__Task item__:
The records that follow are to be printed exactly, with no images.

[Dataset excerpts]
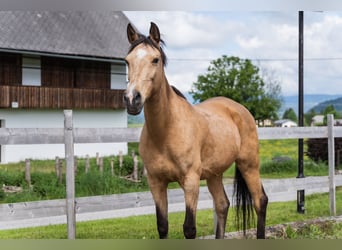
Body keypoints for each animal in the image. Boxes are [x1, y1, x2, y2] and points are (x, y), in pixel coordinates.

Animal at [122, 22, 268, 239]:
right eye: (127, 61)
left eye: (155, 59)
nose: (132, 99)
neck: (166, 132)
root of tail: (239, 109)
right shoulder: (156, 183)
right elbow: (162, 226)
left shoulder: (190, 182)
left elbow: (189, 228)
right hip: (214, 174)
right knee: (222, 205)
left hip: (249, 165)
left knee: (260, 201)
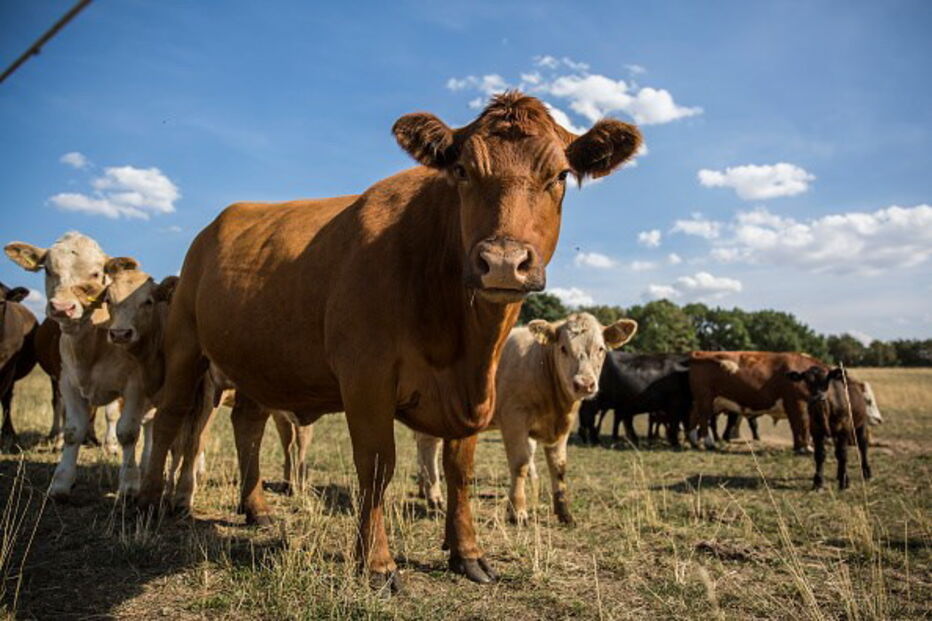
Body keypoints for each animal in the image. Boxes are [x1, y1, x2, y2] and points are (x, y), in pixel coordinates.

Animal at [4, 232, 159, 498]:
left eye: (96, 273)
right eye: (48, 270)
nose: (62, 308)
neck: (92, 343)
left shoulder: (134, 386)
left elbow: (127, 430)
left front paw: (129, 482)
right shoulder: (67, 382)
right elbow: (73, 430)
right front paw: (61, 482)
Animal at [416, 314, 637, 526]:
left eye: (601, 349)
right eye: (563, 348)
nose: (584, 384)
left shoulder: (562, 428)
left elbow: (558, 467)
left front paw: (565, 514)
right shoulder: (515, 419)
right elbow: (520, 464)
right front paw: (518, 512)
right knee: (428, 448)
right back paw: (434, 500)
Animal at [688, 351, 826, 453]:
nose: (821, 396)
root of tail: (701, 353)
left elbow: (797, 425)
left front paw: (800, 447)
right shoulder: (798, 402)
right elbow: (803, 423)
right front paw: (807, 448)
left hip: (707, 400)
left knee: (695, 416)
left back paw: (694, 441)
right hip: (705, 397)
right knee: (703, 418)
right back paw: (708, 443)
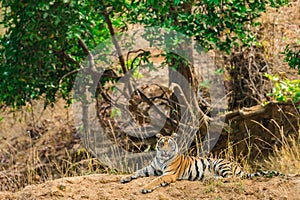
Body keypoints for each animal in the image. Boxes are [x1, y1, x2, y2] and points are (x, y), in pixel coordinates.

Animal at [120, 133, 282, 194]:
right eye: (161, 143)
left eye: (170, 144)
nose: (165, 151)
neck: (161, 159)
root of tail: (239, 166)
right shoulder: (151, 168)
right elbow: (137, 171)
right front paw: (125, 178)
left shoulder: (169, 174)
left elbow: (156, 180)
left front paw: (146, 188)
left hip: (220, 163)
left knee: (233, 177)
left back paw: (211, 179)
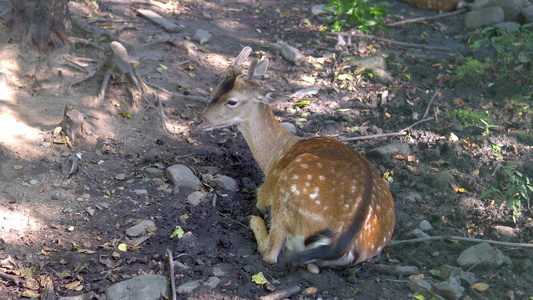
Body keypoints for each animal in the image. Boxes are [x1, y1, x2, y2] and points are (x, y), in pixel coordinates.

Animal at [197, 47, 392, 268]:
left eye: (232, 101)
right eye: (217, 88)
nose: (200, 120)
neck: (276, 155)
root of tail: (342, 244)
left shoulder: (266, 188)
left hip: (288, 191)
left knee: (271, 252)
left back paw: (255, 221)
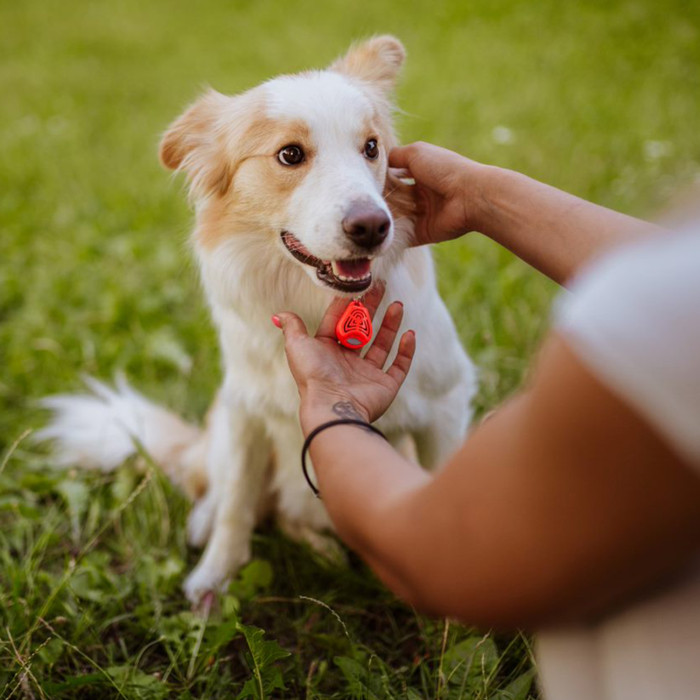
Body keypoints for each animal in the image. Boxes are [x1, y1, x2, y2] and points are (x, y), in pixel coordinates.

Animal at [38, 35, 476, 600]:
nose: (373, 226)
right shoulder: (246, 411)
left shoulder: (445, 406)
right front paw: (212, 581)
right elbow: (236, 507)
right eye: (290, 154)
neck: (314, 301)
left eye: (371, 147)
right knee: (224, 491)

__Task output__:
Body keypoints for each animal in the image. Boxes are [x1, y1, x2, y2] and points are (x, y), in pixel coordinates.

Animal at [122, 22, 268, 239]:
right eye: (127, 61)
left eye: (155, 59)
nose: (132, 99)
neck: (166, 132)
root of tail: (239, 109)
right shoulder: (156, 183)
right elbow: (162, 226)
left shoulder: (190, 182)
left elbow: (189, 228)
right hip: (214, 174)
right knee: (222, 205)
left hip: (249, 165)
left knee: (260, 201)
Body keypoints for each animal in the image. Boxes are [x1, y1, x2, y2] and points are (x, y), in pixel coordinates.

Animal at [4, 232, 159, 498]:
left eye: (96, 273)
right eye: (48, 270)
nose: (62, 308)
neck: (92, 343)
left shoulder: (134, 386)
left elbow: (127, 430)
left front paw: (129, 482)
right shoulder: (67, 382)
right elbow: (73, 430)
right front paw: (61, 482)
Animal at [416, 314, 637, 526]:
left eye: (601, 349)
right eye: (563, 348)
nose: (584, 384)
left shoulder: (562, 428)
left elbow: (558, 467)
left front paw: (565, 514)
right shoulder: (515, 419)
right elbow: (520, 464)
right front paw: (518, 512)
right knee: (428, 448)
right back paw: (434, 500)
Animal at [688, 351, 826, 453]:
nose: (821, 396)
root of tail: (701, 353)
left elbow: (797, 425)
left front paw: (800, 447)
right shoulder: (798, 402)
right elbow: (803, 423)
right front paw: (807, 448)
left hip: (707, 400)
left knee: (695, 416)
left back paw: (694, 441)
right hip: (705, 397)
right knee: (703, 418)
right back paw: (708, 443)
Body keypoints for each animal in the image. Boxes are [x1, y1, x2, y2] and points are (x, y), in pixel coordinates.

Animal at [120, 133, 282, 194]:
right eye: (161, 143)
left eye: (170, 144)
nose: (165, 151)
neck: (161, 159)
root of tail: (239, 166)
right shoulder: (151, 168)
right elbow: (137, 171)
right front paw: (125, 178)
left shoulder: (169, 174)
left elbow: (156, 180)
left front paw: (146, 188)
left hip: (220, 163)
left knee: (233, 177)
left back paw: (211, 179)
Body keypoints for each animal in the image. Boxes are [x1, y1, x2, y2] and points are (x, y), in pixel coordinates.

Animal at [197, 47, 392, 268]:
left eye: (232, 101)
right eye: (217, 88)
nose: (200, 120)
neck: (276, 155)
root of tail: (342, 244)
left shoulder: (266, 188)
left hip: (288, 191)
left knee: (271, 252)
left back paw: (255, 221)
Body keypoints for each animal in the image. Boxes are [x1, y1, x2, y2] and points are (x, y), in pixel coordinates.

Animal at [38, 35, 476, 600]:
nose: (373, 226)
right shoulder: (246, 411)
left shoulder: (445, 406)
right front paw: (212, 581)
right elbow: (236, 507)
right eye: (290, 154)
neck: (314, 301)
left eye: (371, 147)
right knee: (224, 491)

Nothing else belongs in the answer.